Tablet sales may not be doing as well as everyone thought, according to data published by the International Data Corporation (IDC). Global media tablet sales fell by 28% to 7.2 million units in the first quarter of 2011, IDC announced Friday. Time to pack our bags and give the tablet industry the ole heave-ho? Not quite. Despite the first quarter decline, IDC is raising its estimate for the number of tablets sold in 2011 to 53.5 million units, up from 50.4 million units.
So what dark, insidious harbinger-of-doom is behind the lag in tablet sales in Q1? Just your average seasonal lull. With Q4 being the big buying season, what with all the holidays, it naturally stands to reason that there would be some drop-off in Q1. That said, IDC notes that that number still falls well below expectations. Even Apple saw far fewer shipments than anticipated, selling 4.2 million iPads rather than the 6-8 million analysts anticipated.
Nevertheless, IDC believes tablets will do well overall this year. While IDC expects tablet sales to reach 53.5 million unis this year, Merrill Lynch estimates that Apple will sell some 26 million iPads in 2011 (IHS Suppli puts that number at 39.6 million).
Interestingly, just like the smartphone OS market, Android is creeping up on Apple to claim 34% of the total tablets sold in Q1 2011, an increase of 8.2 percentage points over the previous quarter. So while tablet sales may have drooped in Q1, Android is still inching its way up in market share.

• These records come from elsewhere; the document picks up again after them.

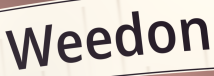
Weedon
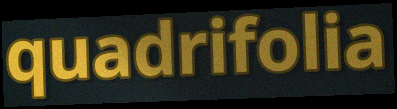
quadrifolia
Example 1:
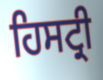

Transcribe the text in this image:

ਹਿਸਟ੍ਰੀ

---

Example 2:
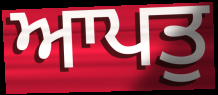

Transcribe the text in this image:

ਆਪਤੁ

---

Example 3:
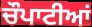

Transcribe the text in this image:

ਚੌਪਾਟੀਆਂ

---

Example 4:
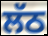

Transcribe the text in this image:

ਲੱਠ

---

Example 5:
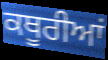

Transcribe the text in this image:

ਕਥੂਰੀਆਂ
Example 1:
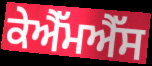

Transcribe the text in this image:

ਕੇਐੱਮਐੱਸ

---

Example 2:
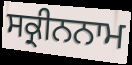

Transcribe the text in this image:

ਸਕ੍ਰੀਨਨਾਮ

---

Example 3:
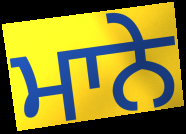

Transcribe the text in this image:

ਮਾਨੇ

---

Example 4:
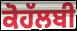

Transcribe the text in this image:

ਕੋਹੱਲਬੀ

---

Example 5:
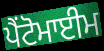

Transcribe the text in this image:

ਪੈਂਟੋਮਾਈਮ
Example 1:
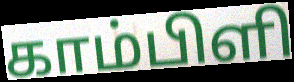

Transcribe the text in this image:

காம்பிளி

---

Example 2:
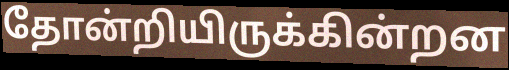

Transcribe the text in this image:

தோன்றியிருக்கின்றன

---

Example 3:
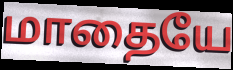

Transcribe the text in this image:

மாதையே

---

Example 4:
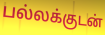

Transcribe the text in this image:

பல்லக்குடன்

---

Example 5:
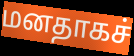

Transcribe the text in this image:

மனதாகச்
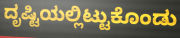
ದೃಷ್ಟಿಯಲ್ಲಿಟ್ಟುಕೊಂಡು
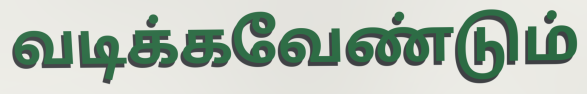
வடிக்கவேண்டும்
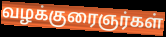
வழக்குரைஞர்கள்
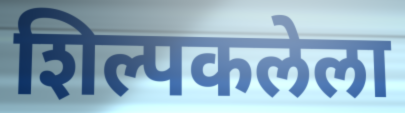
शिल्पकलेला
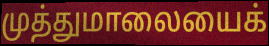
முத்துமாலையைக்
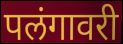
पलंगावरी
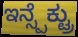
ಇನ್ಸ್ಪೆಕ್ಟ್ರು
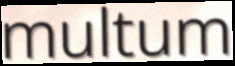
multum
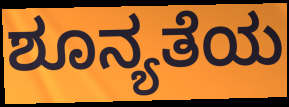
ಶೂನ್ಯತೆಯ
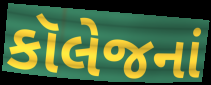
કૉલેજનાં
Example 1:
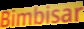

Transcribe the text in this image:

Bimbisar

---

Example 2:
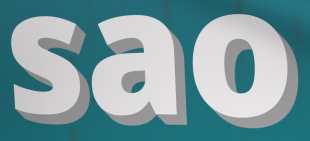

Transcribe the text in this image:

sao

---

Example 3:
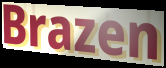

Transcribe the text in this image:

Brazen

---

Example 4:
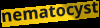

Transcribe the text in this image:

nematocyst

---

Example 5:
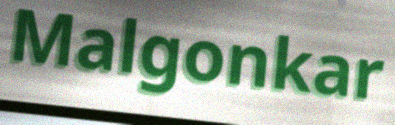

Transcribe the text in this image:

Malgonkar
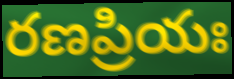
రణప్రియః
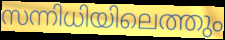
സന്നിധിയിലെത്തും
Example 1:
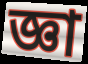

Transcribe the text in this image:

জ্ঞা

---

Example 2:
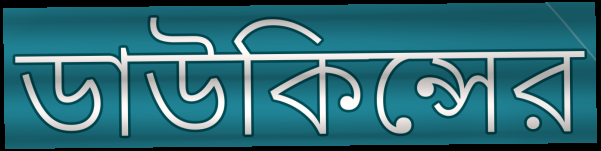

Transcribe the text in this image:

ডাউকিন্সের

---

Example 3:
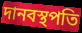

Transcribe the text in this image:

দানবস্থপতি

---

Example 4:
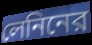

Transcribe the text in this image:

লেনিনের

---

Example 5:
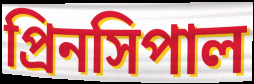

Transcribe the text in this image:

প্রিনসিপাল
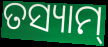
ତସ୍ୟାମ୍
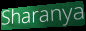
Sharanya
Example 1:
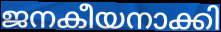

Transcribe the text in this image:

ജനകീയനാക്കി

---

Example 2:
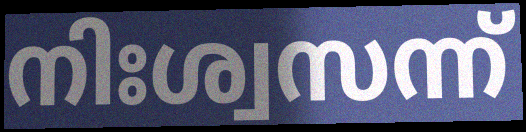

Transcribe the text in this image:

നിഃശ്വസന്ന്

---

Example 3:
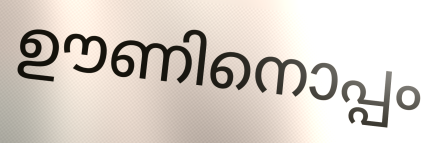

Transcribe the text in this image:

ഊണിനൊപ്പം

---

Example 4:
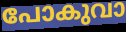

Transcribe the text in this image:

പോകുവാ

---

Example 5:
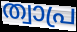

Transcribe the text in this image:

ത്വാപ്ര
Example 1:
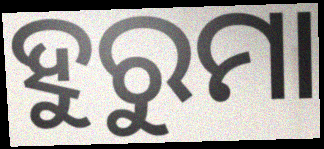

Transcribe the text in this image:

ହୁରୁମା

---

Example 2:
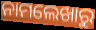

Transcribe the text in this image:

ନାମଲେଖାରୁ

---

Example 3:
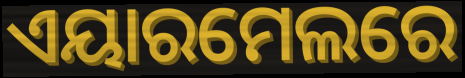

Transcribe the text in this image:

ଏୟାରମେଲରେ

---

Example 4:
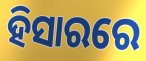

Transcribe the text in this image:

ହିସାରରେ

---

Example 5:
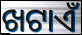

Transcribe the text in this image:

ଖଟାଏଁ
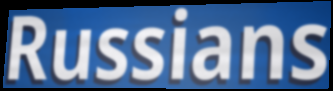
Russians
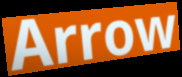
Arrow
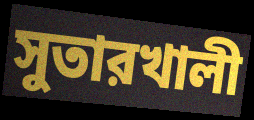
সুতারখালী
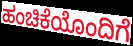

"Like the PC market, Media Tablets had a bit of a challenging quarter in Q1, as concerns about general macroeconomic issues and the post-holiday letdown took a toll on demand," said Bob O'Donnell, IDC’s VP of Clients and Displays. "We expect the rest of the year to be much stronger, but we believe vendors who continue to focus on the telco channel for distribution will face serious challenges."
…Like Samsung and Motorola.
Like tablets, e-readers took a seasonal hit, dropping to 3.3 million units shipped in Q1. But e-readers are still doing well with 105% year-over-year growth. The most successful reader, according to IDC, was the Nook Color, which put Barnes & Noble in the lead in the e-reader market for the first time, knocking Amazon to number two.
IDC anticipates global e-reader sales to reach 16.2 million units in 2011, representing a 24% increase over 2010.